The climate target is a key requiremen­t of the 2015 Paris climate agreement, which Biden rejoined on his first day in office. It’s also an important marker as Biden moves toward his ultimate goal of net-zero carbon emissions by 2050.

Biden also has announced a plan to double financial aid to poorer nations to $11.4 billion by 2024 so those countries can switch to cleaner energy and cope with global warming’s worsening impact. The plan puts rich nations close to their longpromis­ed but unrealized goal of $100 billion a year in climate help for developing nations.

Biden is “leaning into climate more than any previous president, and it looks like he is prepared to continue to make this a top priority for his entire first term, which would be the first time an American president has done something like that,” said Larsen, who worked in the Energy Department under President Barack Obama. He cited Biden’s moves to rejoin the Paris agreement, kill the Keystone XL oil pipeline and pause oil and gas leasing on federal land, among other actions.

Even without signed legislatio­n, Biden’s framework shows U.S. leadership on climate, experts said. The U.S. can now tell China and other major polluters: “We set an ambitious goal. We’ve taken the first meaningful steps toward meeting that goal. What are you going to do?” Larsen said.

Still, there is pressure on Biden and Congress to pass the infrastruc­ture bill and the larger domestic policy package during the two-week climate summit or soon after.
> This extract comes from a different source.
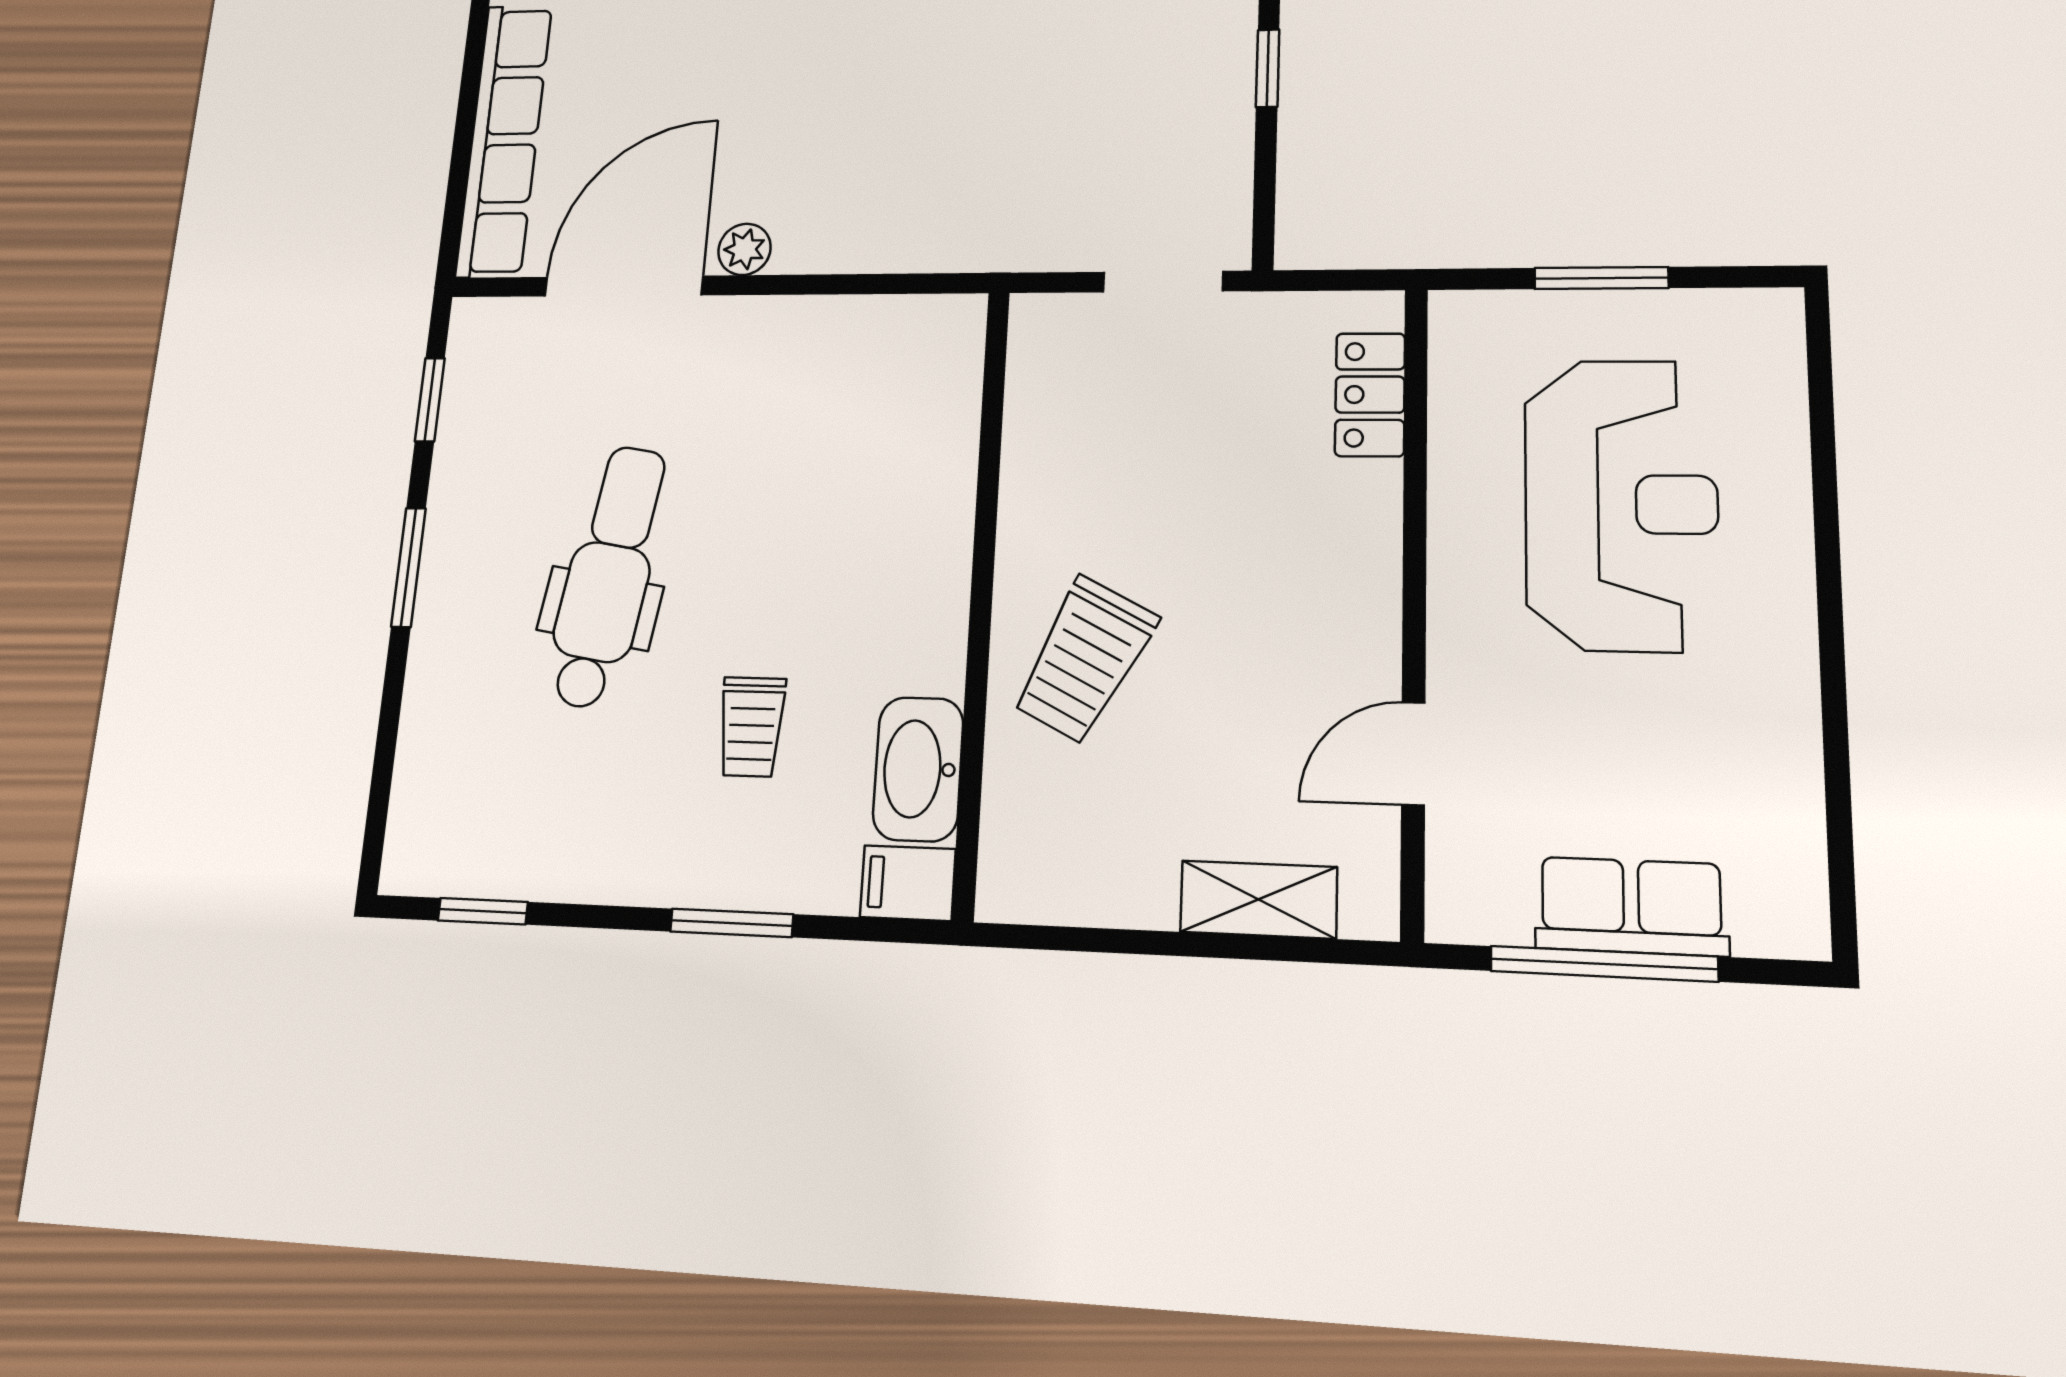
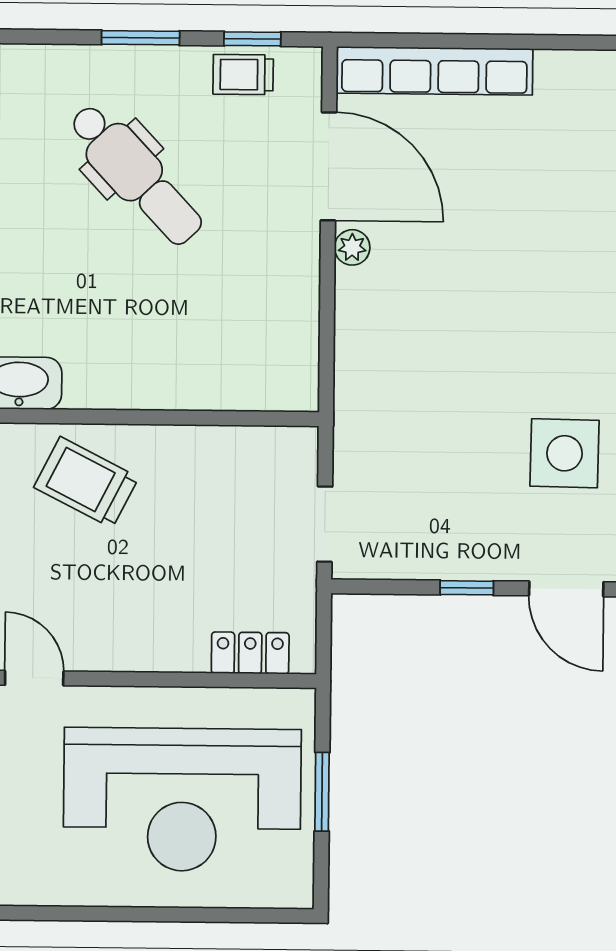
reception desk: (1621, 504) -> (182, 800), width x1.36, depth x1.30
dental chair: (608, 576) -> (136, 174), turned 38
trolley: (751, 727) -> (243, 75), moved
“I do think that if the U.S. is not able, before the end of (the climate summit), to demonstrat­e that it has some policies in place, there’s no way around it, the credibilit­y will take a blow,” said Nat Keohane, president of the independen­t Center for Climate and Energy Solutions.

While failure to adopt legislatio­n would not be fatal if Congress passes a bill later in November or December, the clock is ticking, Keohane said. “This is the moment to get as much as can be achieved through Congress now,” he said, “because everything else is going to need to be done by regulation” that could be undone by a future Republican president.